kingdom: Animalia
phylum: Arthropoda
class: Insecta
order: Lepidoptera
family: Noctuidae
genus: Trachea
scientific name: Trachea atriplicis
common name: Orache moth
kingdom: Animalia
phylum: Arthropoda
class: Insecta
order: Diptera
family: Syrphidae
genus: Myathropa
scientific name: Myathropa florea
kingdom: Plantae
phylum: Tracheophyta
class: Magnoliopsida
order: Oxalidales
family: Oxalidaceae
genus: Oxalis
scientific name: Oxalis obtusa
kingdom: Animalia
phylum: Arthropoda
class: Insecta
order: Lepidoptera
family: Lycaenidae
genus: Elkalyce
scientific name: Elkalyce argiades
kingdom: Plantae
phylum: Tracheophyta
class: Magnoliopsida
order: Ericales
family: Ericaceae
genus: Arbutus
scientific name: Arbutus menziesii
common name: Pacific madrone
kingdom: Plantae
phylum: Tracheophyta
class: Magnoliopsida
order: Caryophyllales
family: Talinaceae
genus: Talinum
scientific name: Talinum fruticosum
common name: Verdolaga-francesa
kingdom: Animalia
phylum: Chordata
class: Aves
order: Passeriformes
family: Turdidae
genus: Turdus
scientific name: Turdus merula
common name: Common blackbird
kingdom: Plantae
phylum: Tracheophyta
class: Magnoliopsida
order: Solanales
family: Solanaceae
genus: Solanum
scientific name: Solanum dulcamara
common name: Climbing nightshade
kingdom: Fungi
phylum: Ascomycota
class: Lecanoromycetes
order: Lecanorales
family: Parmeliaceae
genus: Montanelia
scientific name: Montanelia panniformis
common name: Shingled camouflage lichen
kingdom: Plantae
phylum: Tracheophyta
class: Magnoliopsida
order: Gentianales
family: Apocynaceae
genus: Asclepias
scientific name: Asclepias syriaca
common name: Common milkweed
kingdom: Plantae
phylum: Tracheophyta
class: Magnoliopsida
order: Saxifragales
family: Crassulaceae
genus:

****

◆ **Problem details**: Reproduce verbatim the part of the items that opens with the line containing "genus: Trachea" and closes with the line containing "family: Lycaenidae", keeping both of those lines.

◆ **Reply to the exercise**:
genus: Trachea
scientific name: Trachea atriplicis
common name: Orache moth
kingdom: Animalia
phylum: Arthropoda
class: Insecta
order: Diptera
family: Syrphidae
genus: Myathropa
scientific name: Myathropa florea
kingdom: Plantae
phylum: Tracheophyta
class: Magnoliopsida
order: Oxalidales
family: Oxalidaceae
genus: Oxalis
scientific name: Oxalis obtusa
kingdom: Animalia
phylum: Arthropoda
class: Insecta
order: Lepidoptera
family: Lycaenidae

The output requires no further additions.